▶ [Selected extract]
CortexLTM

CortexLTM is a schema-driven long-term memory layer for LLM apps/agents.

Video walkthrough

Goal: give any chat app a clean, swappable “memory backend” that supports:

Threaded conversations
Event logging
Rolling summaries / episodic memory
Semantic retrieval (pgvector)
A simple API surface you can plug into your agent/chat stack

This repo currently includes a working v1 of that pipeline using:

Postgres / Supabase for storage
pgvector for embeddings + distance search
OpenAI embeddings (text-embedding-3-small, 1536 dims) for vectorization
Groq (Llama 3.1) for summary generation + optional chat reply (dev harness)

What works right now (v1)

Database schema (SQL migrations)

The schema is implemented as ordered SQL scripts:

sql/00_extensions.sql
- Enables pgcrypto (UUIDs) and vector (pgvector)

▶ [Problem details] Copy out the CortexLTM overview above word for word, from start to finish.

[Source records]

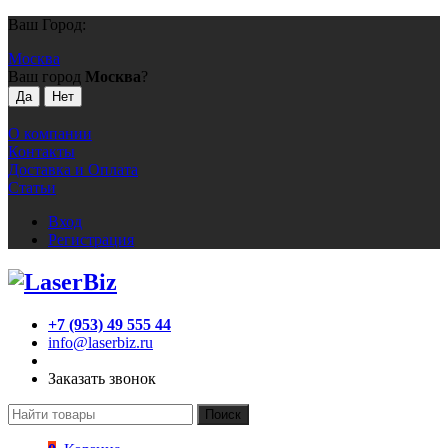
Ваш Город:
Москва
Ваш город
Москва
?
О компании
Контакты
Доставка и Оплата
Статьи
Вход
Регистрация
+7 (953) 49 555 44
info@laserbiz.ru
Заказать звонок
Поиск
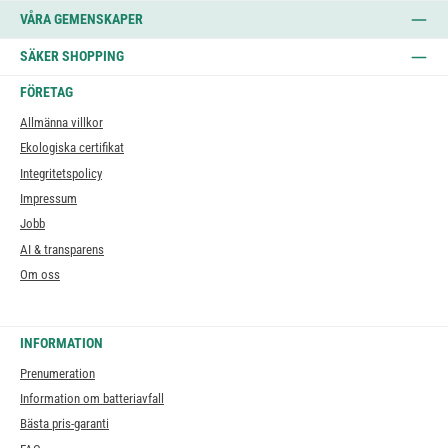
VÅRA GEMENSKAPER
SÄKER SHOPPING
FÖRETAG
Allmänna villkor
Ekologiska certifikat
Integritetspolicy
Impressum
Jobb
AI & transparens
Om oss
INFORMATION
Prenumeration
Information om batteriavfall
Bästa pris-garanti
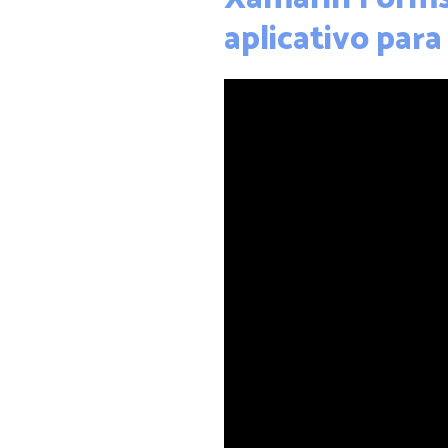
aplicativo para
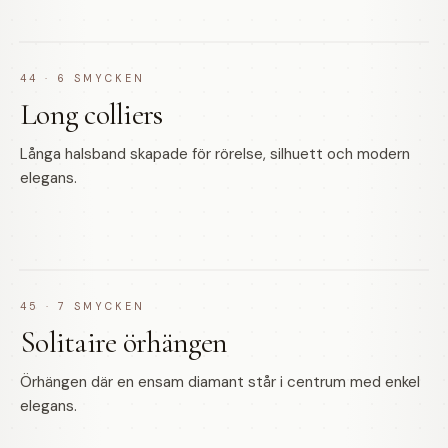
44
·
6
SMYCKEN
Long colliers
Långa halsband skapade för rörelse, silhuett och modern
elegans.
45
·
7
SMYCKEN
Solitaire örhängen
Örhängen där en ensam diamant står i centrum med enkel
elegans.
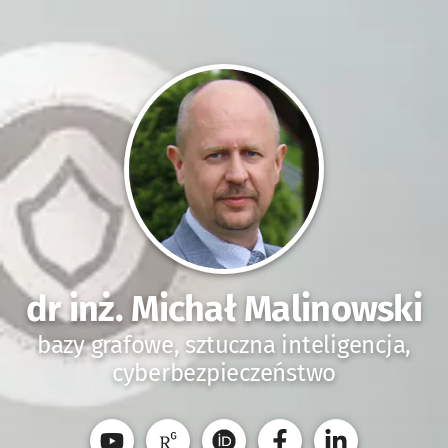
dr inż. Michał Malinowski
bazy grafowe, sztuczna inteligencja,
cyberbezpieczeństwo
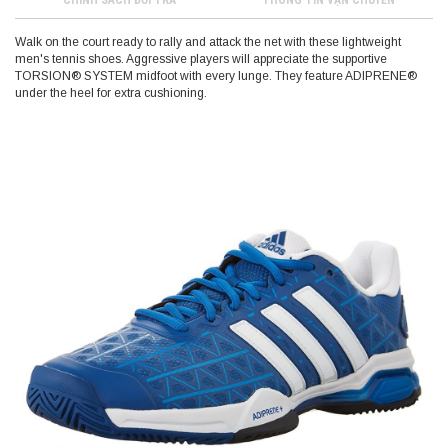
Walk on the court ready to rally and attack the net with these lightweight
men's tennis shoes. Aggressive players will appreciate the supportive
TORSION® SYSTEM midfoot with every lunge. They feature ADIPRENE®
under the heel for extra cushioning.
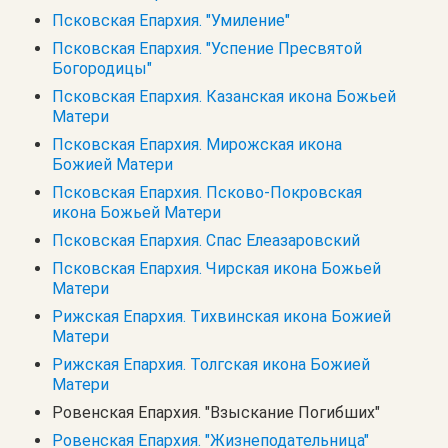
Псковская Епархия. "Умиление"
Псковская Епархия. "Успение Пресвятой
Богородицы"
Псковская Епархия. Казанская икона Божьей
Матери
Псковская Епархия. Мирожская икона
Божией Матери
Псковская Епархия. Псково-Покровская
икона Божьей Матери
Псковская Епархия. Спас Елеазаровский
Псковская Епархия. Чирская икона Божьей
Матери
Рижская Епархия. Тихвинская икона Божией
Матери
Рижская Епархия. Толгская икона Божией
Матери
Ровенская Епархия. "Взыскание Погибших"
Ровенская Епархия. "Жизнеподательница"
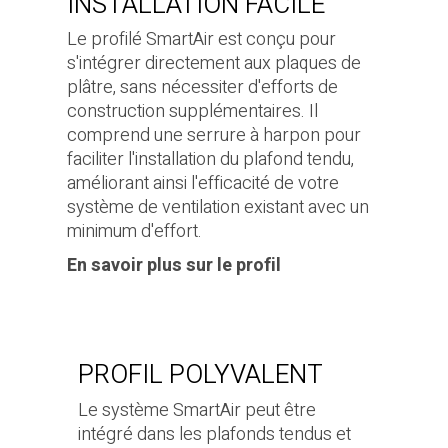
INSTALLATION FACILE
Le profilé SmartAir est conçu pour
s'intégrer directement aux plaques de
plâtre, sans nécessiter d'efforts de
construction supplémentaires. Il
comprend une serrure à harpon pour
faciliter l'installation du plafond tendu,
améliorant ainsi l'efficacité de votre
système de ventilation existant avec un
minimum d'effort.
En savoir plus sur le profil
PROFIL POLYVALENT
Le système SmartAir peut être
intégré dans les plafonds tendus et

▶ [Exercise result]
CortexLTM

CortexLTM is a schema-driven long-term memory layer for LLM apps/agents.

Video walkthrough

Goal: give any chat app a clean, swappable “memory backend” that supports:

Threaded conversations
Event logging
Rolling summaries / episodic memory
Semantic retrieval (pgvector)
A simple API surface you can plug into your agent/chat stack

This repo currently includes a working v1 of that pipeline using:

Postgres / Supabase for storage
pgvector for embeddings + distance search
OpenAI embeddings (text-embedding-3-small, 1536 dims) for vectorization
Groq (Llama 3.1) for summary generation + optional chat reply (dev harness)

What works right now (v1)

Database schema (SQL migrations)

The schema is implemented as ordered SQL scripts:

sql/00_extensions.sql
- Enables pgcrypto (UUIDs) and vector (pgvector)